The key point is that to understanding which possible causes might be most pertinent we need to consider appropriate time frames.
This brings us to definitions, particularly what do we mean when we say land. Do we really mean access and rights to a given location, rather than the land itself? Is this a better way to look at things?
The distinction matters because they connote different things.
A quick look online reveals that for £1.2 million you can buy 4,000 acres of the beautiful Scottish Highlands. In the leafy suburbs of Surbiton, Surrey, £1.2 million buys a third of an acre. Location is what matters most in terms of value.
This I understood when, years ago, I owned a garden flat in London. The garden was as large as my flat. However, my flat was worth relatively little more than those above me with no access to outdoor space. Clearly it was having rights to live where we lived, rather than having control of actual land, which delivered most value. It was the location.
Despite “location” being a better descriptor, it comes up just three time in the report. This may seem like a petty gripe, but conceptually “location” helps us better understand the relationship of place (and hence land) to communities, to transport, to employment opportunities, to amenities and most other elements that together influence land value. It helps to separate more clearly between the built environment and the natural environment and how land comes by its vast value, mainly through the act of construction.
It also helps us appreciate why, when we tot up the total value of land below UK houses, the majority lies below homes that have stood for years.
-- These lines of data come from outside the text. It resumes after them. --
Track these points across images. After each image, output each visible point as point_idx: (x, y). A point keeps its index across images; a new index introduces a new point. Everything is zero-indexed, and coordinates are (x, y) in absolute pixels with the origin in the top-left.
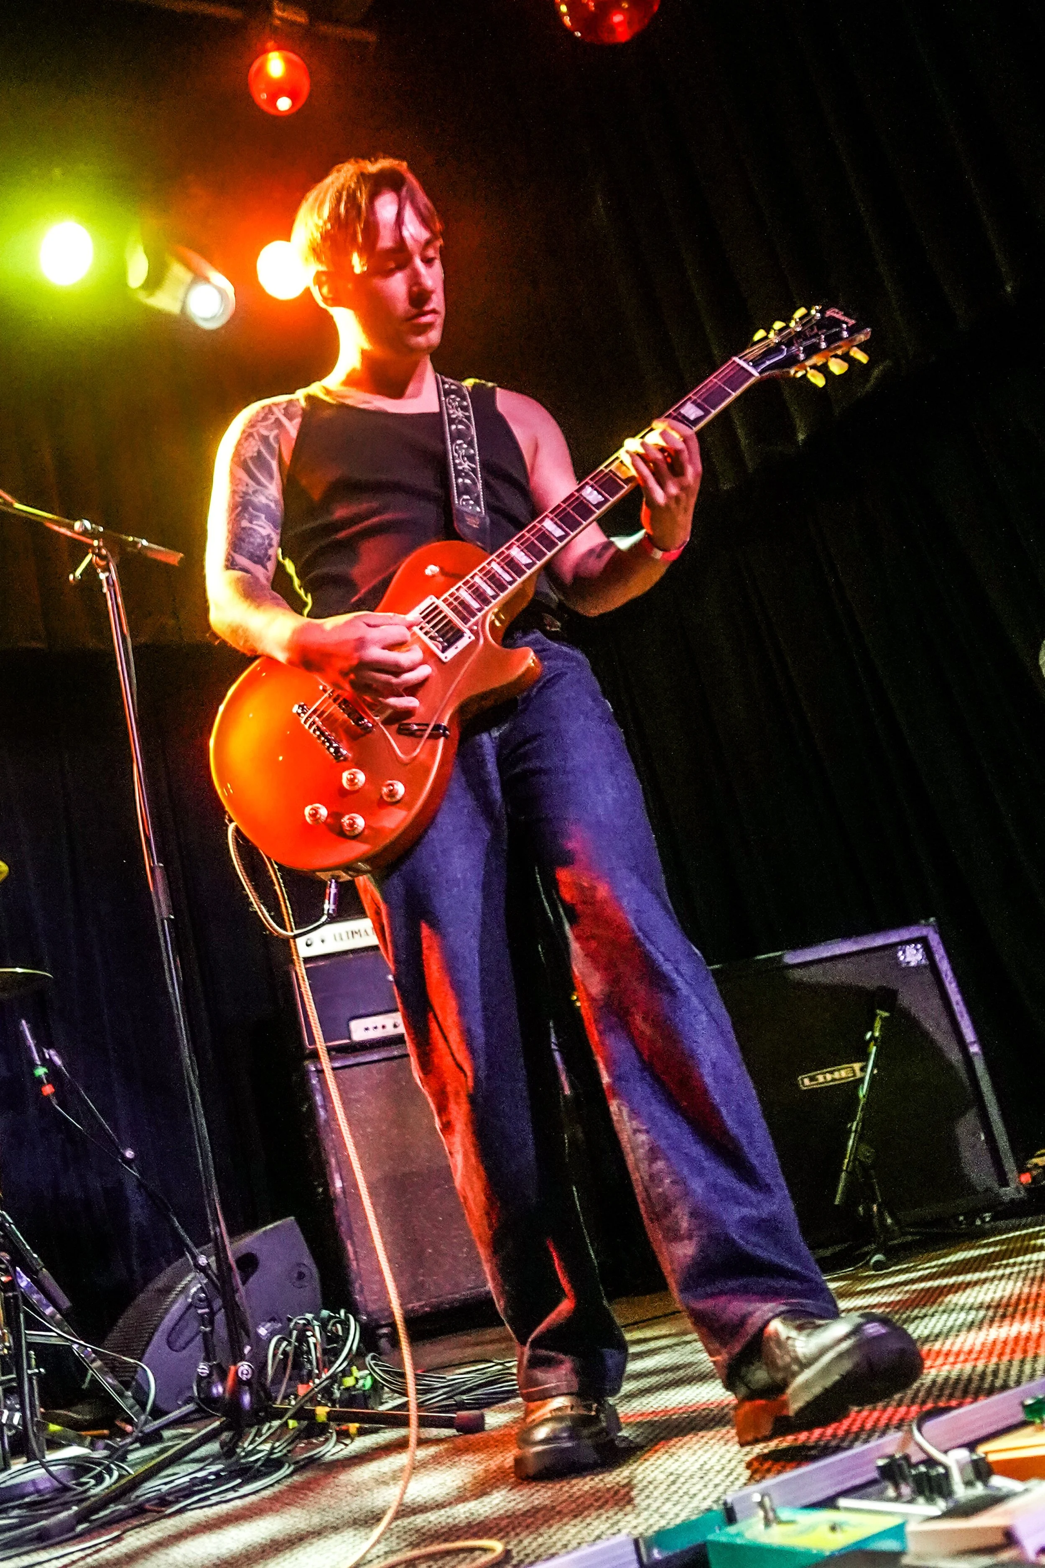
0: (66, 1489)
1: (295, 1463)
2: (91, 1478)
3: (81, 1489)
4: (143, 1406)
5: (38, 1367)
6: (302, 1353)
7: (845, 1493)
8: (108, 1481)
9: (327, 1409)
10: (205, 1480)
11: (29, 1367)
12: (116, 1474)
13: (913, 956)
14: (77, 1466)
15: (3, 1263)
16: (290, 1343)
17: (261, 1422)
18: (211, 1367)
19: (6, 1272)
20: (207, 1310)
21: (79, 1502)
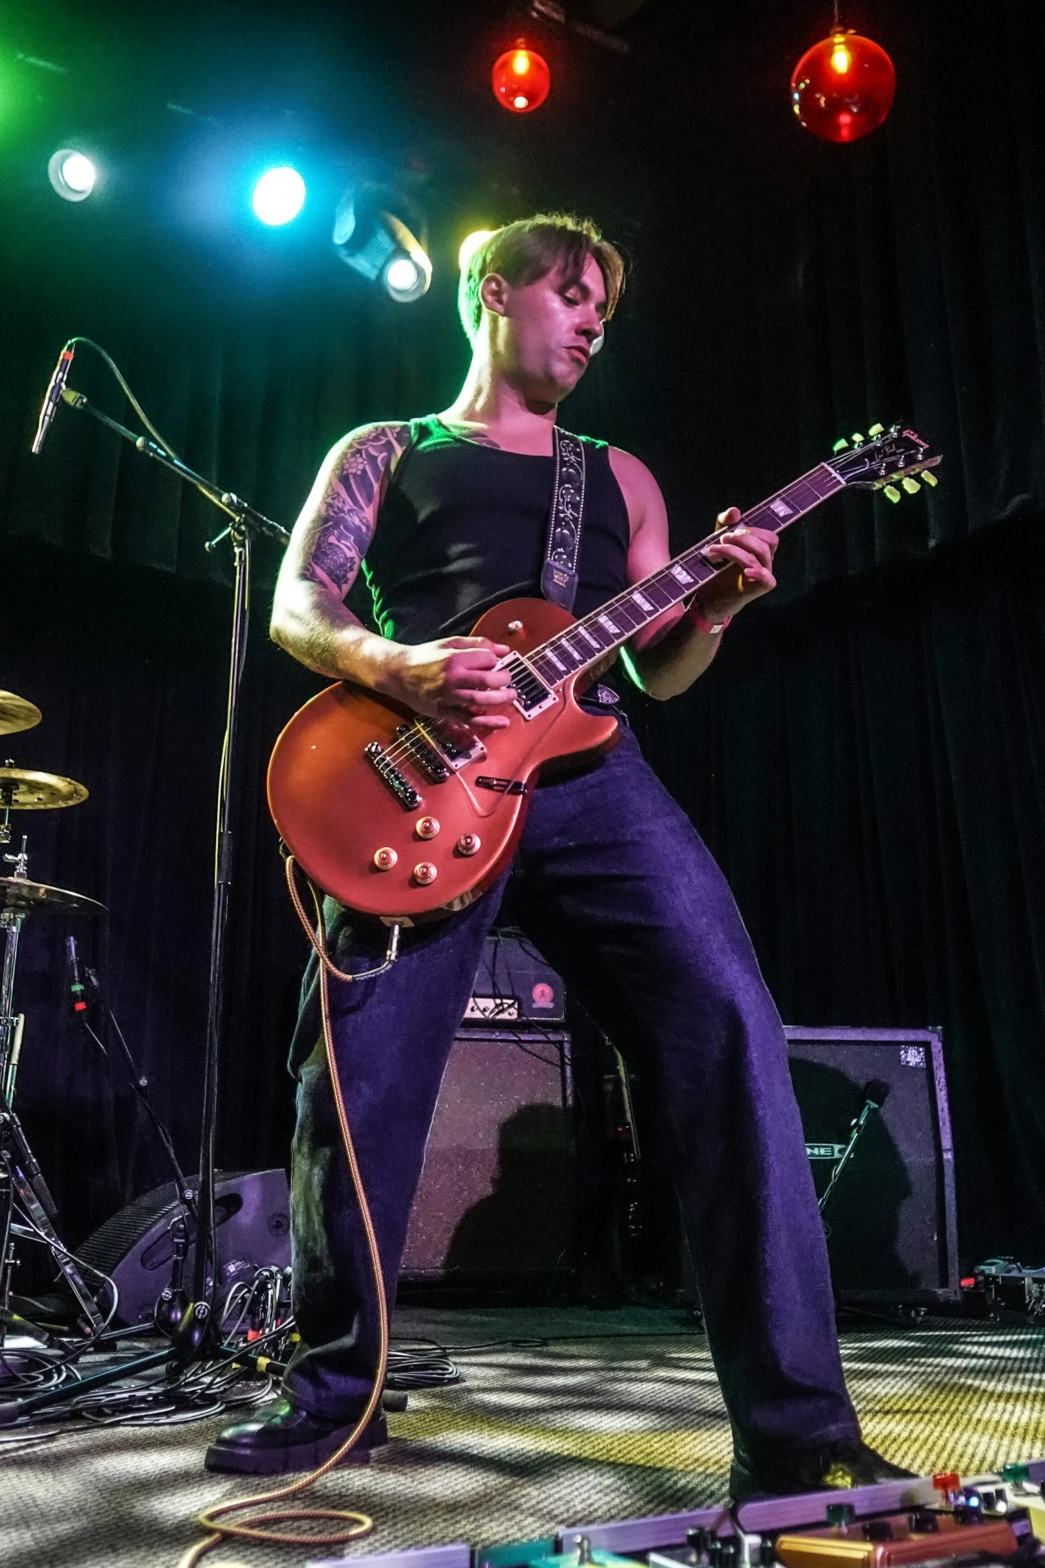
0: (16, 1379)
1: (227, 1402)
2: (42, 1373)
3: (29, 1382)
4: (105, 1314)
5: (14, 1258)
6: (259, 1303)
7: (658, 1550)
8: (55, 1380)
9: (268, 1361)
10: (143, 1399)
11: (7, 1257)
12: (64, 1375)
13: (913, 1057)
14: (31, 1360)
15: (3, 1160)
16: (249, 1291)
17: (206, 1360)
18: (174, 1294)
19: (5, 1170)
20: (183, 1241)
21: (24, 1395)
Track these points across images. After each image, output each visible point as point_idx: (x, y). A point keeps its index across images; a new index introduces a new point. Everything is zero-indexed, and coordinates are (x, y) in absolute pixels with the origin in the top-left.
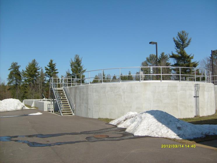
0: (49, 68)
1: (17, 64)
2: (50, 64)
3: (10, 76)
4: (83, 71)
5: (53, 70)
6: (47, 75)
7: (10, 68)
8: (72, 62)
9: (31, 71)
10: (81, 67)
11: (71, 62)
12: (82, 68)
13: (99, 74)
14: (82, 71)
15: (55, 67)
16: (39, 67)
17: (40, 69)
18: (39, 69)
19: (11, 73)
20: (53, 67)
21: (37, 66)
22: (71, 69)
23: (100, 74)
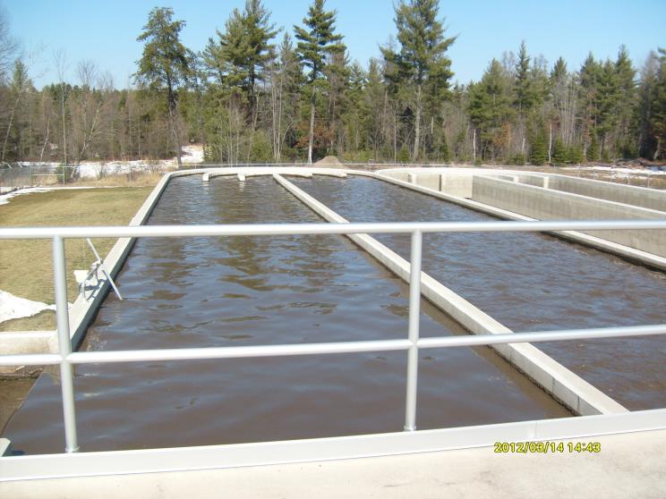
0: (309, 30)
1: (169, 13)
2: (312, 13)
3: (148, 66)
4: (444, 41)
5: (323, 39)
6: (301, 58)
7: (142, 33)
8: (403, 7)
9: (237, 45)
10: (438, 27)
11: (399, 8)
12: (441, 32)
13: (505, 54)
14: (439, 42)
15: (332, 26)
16: (272, 28)
17: (276, 33)
18: (272, 36)
19: (150, 53)
20: (326, 27)
21: (264, 22)
22: (396, 32)
23: (509, 56)
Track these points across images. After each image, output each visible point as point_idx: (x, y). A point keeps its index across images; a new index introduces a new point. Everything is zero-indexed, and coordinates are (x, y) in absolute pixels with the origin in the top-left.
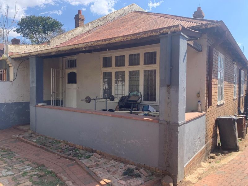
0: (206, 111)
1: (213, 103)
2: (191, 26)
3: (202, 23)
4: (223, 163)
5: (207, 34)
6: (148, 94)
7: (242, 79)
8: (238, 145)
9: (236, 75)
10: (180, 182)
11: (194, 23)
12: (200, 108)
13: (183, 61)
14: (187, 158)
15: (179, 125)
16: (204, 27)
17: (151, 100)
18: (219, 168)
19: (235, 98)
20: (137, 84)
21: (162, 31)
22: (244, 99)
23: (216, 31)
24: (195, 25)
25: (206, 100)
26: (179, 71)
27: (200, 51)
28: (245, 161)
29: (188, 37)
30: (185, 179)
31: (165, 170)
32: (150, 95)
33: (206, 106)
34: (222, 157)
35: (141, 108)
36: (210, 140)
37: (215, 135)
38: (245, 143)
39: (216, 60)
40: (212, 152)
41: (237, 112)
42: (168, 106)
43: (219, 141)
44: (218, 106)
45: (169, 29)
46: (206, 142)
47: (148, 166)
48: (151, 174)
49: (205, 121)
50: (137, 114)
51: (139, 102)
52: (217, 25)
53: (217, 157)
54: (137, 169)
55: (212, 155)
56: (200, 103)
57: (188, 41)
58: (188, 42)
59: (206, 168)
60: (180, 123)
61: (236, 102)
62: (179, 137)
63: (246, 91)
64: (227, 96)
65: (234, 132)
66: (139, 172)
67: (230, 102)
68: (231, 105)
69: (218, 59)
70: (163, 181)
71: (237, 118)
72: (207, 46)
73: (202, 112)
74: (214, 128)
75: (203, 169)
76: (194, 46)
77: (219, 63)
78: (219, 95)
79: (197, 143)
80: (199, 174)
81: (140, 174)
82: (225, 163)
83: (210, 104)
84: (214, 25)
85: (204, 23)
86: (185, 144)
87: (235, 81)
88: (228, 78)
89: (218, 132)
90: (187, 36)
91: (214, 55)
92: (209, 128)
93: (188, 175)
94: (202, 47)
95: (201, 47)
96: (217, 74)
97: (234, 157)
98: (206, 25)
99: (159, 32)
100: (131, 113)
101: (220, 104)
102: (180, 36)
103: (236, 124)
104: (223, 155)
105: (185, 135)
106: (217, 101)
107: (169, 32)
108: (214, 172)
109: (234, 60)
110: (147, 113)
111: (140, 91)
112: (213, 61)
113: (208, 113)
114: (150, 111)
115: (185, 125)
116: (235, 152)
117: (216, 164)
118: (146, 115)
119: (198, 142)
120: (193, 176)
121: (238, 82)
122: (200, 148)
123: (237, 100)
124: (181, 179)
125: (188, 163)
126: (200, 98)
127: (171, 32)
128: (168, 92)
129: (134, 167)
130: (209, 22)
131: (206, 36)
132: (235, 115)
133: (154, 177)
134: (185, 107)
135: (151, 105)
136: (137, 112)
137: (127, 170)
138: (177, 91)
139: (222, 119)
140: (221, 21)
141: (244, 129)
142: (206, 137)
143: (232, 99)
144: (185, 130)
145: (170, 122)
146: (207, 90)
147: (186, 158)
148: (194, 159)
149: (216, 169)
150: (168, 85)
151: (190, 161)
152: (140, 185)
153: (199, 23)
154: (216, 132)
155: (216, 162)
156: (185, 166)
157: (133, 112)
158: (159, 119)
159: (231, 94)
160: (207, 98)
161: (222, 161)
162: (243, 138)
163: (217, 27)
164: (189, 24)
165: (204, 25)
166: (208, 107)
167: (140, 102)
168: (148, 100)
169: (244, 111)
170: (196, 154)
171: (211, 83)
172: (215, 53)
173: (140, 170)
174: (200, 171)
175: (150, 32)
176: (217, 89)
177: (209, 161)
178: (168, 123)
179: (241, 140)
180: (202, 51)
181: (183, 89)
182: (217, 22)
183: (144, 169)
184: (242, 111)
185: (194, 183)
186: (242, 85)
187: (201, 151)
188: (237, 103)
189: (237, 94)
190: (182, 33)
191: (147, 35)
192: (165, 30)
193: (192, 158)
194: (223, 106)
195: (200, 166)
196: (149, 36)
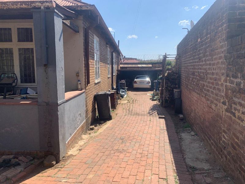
0: (85, 89)
1: (91, 81)
2: (67, 5)
3: (77, 5)
4: (100, 132)
5: (82, 16)
6: (25, 75)
7: (114, 60)
8: (111, 115)
9: (109, 57)
10: (63, 157)
11: (70, 3)
12: (79, 87)
13: (60, 40)
14: (69, 134)
15: (59, 104)
16: (79, 9)
17: (30, 82)
18: (97, 136)
19: (109, 77)
20: (10, 64)
21: (34, 5)
22: (116, 78)
23: (90, 15)
24: (71, 5)
25: (85, 79)
26: (55, 50)
27: (77, 32)
28: (116, 126)
29: (63, 16)
30: (67, 153)
31: (47, 151)
32: (28, 77)
33: (85, 85)
34: (100, 127)
35: (18, 91)
36: (90, 115)
37: (94, 110)
38: (116, 113)
39: (92, 42)
40: (91, 125)
41: (111, 88)
42: (46, 87)
43: (97, 114)
44: (96, 84)
45: (42, 4)
46: (86, 117)
47: (29, 151)
48: (32, 158)
49: (84, 98)
50: (13, 99)
51: (14, 84)
52: (90, 8)
53: (96, 128)
54: (14, 158)
55: (91, 127)
56: (79, 82)
57: (63, 19)
58: (64, 21)
59: (86, 139)
60: (59, 102)
61: (110, 79)
62: (59, 116)
63: (117, 70)
64: (103, 75)
65: (108, 104)
66: (18, 160)
67: (105, 80)
68: (106, 82)
69: (94, 41)
70: (45, 162)
71: (109, 93)
72: (83, 28)
73: (81, 90)
74: (93, 104)
75: (84, 141)
76: (71, 26)
77: (95, 45)
78: (96, 74)
79: (77, 119)
80: (81, 146)
81: (19, 162)
82: (101, 131)
83: (88, 82)
84: (88, 8)
85: (79, 4)
86: (66, 122)
87: (108, 62)
88: (103, 59)
89: (96, 107)
90: (63, 14)
91: (90, 37)
92: (88, 104)
93: (71, 150)
94: (79, 28)
95: (77, 28)
96: (94, 55)
97: (108, 125)
98: (81, 6)
99: (31, 5)
100: (5, 98)
101: (97, 82)
102: (55, 14)
103: (109, 98)
104: (100, 125)
105: (66, 113)
106: (94, 79)
107: (42, 7)
108: (93, 141)
109: (107, 44)
110: (25, 96)
111: (15, 73)
112: (89, 42)
113: (87, 91)
114: (29, 94)
115: (65, 104)
116: (109, 121)
117: (95, 134)
118: (24, 98)
119: (79, 117)
120: (75, 149)
121: (111, 63)
122: (81, 123)
123: (111, 78)
124: (64, 155)
125: (70, 139)
126: (79, 77)
127: (44, 7)
128: (45, 72)
129: (11, 156)
130: (83, 5)
131: (81, 17)
132: (109, 91)
133: (36, 161)
134: (64, 86)
135: (29, 87)
136: (13, 97)
137: (2, 163)
138: (55, 71)
139: (99, 94)
140: (94, 5)
141: (115, 101)
142: (86, 112)
143: (107, 77)
144: (65, 108)
145: (50, 103)
146: (85, 70)
147: (67, 135)
148: (75, 134)
149: (94, 138)
150: (45, 64)
151: (72, 136)
152: (20, 173)
153: (75, 4)
154: (95, 106)
155: (95, 132)
156: (67, 142)
157: (7, 96)
158: (37, 102)
159: (106, 73)
160: (85, 78)
161: (99, 130)
162: (115, 109)
163: (90, 10)
164: (65, 2)
165: (79, 6)
166: (87, 85)
167: (16, 85)
168: (26, 82)
169: (116, 87)
170: (78, 129)
171: (89, 64)
172: (91, 35)
173: (18, 158)
174: (81, 143)
175: (19, 3)
176: (95, 68)
177: (90, 133)
178: (47, 104)
179: (113, 110)
180: (79, 32)
181: (61, 69)
182: (90, 5)
183: (24, 156)
184: (115, 87)
185: (75, 156)
186: (114, 66)
187: (82, 126)
188: (111, 81)
189: (111, 73)
190: (56, 11)
191: (16, 6)
192: (37, 4)
193: (74, 133)
194: (100, 84)
195: (82, 139)
196: (18, 8)
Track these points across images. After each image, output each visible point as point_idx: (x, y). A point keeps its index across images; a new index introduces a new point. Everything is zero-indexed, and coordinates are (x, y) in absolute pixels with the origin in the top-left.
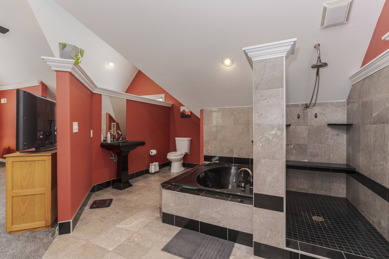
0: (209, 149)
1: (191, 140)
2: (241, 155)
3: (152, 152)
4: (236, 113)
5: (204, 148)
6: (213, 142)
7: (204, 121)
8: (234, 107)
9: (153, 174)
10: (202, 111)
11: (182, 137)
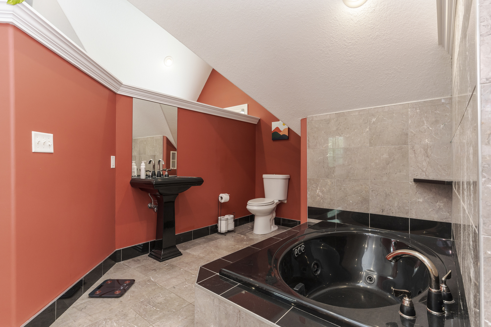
0: (318, 195)
1: (289, 179)
2: (386, 209)
3: (222, 198)
4: (374, 120)
5: (308, 193)
6: (326, 180)
7: (308, 141)
8: (370, 107)
9: (222, 234)
10: (304, 122)
11: (273, 174)
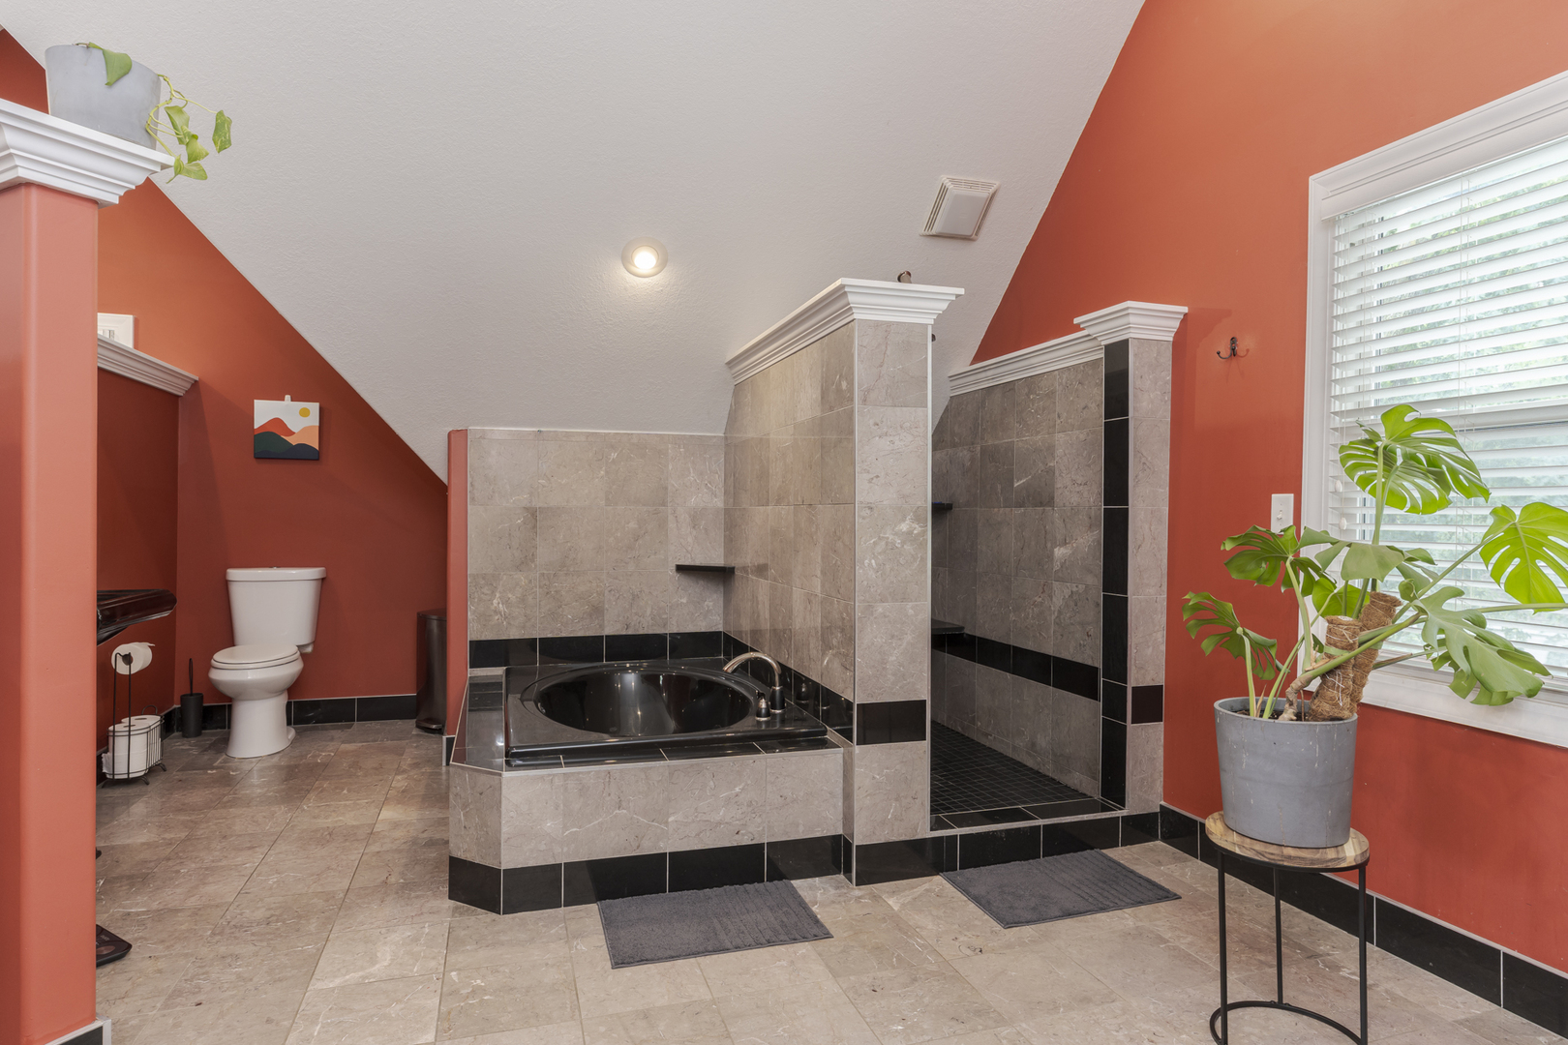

We need only look to Kensington & Chelsea in London to appreciate that.
The cost of land associated with the price of a new home is more likely to be nearer 25% than the 70% or more we might derive from the ONS data. Figures from Taylor Wimpey [pdf 1MB] and Persimmon [pdf 3.5MB] in 2018, show land was on average 15% to 16% of the sale value of their new homes. Even when we strip out profit and administration costs, land is about 22% of the direct costs of both the land and the build.
It is important to recognise the role of construction and its connection with people. The value of land under houses is realised initially through creating the built environment – the houses themselves and the schools, shops, roads, railways etc. that support them.
Subsequently, in concert with future construction, that value normally rises as communities mature and the activities and amenities that support them improve.
The value of the land at a given location tends to rise, with fluctuations, over decades and centuries as the things people want to be near to improve or become more desirable – note the price people have been prepared to pay to live near good schools in recent years – or as people move in and out of the location. Prices can clearly fall when the location becomes less attractive.
While location may be a better descriptor for analysis, the report is right to highlight the importance of land and who controls it. The report quite rightly points out the need for new development to “…be based on recognising communities’ goals, identifying suitable land to meet them, and ensuring sites are prepared with the necessary infrastructure.”
In that spirit we might add that the benefits of land value uplift should be distributed more fairly, particularly when publicly funded improvements to infrastructure provide huge windfalls for landowners.
Were this the case we might come to celebrate rather than fear rising land values. We might comfortably regard higher land values as an indicator of, rather than an inhibitor to, improvements being made to the built and natural environments.
This in turn might spark a far more productive debate about how construction creates value and how we might improve the vital symbiotic relationships construction has with people, the communities they form and the locations where these communities form.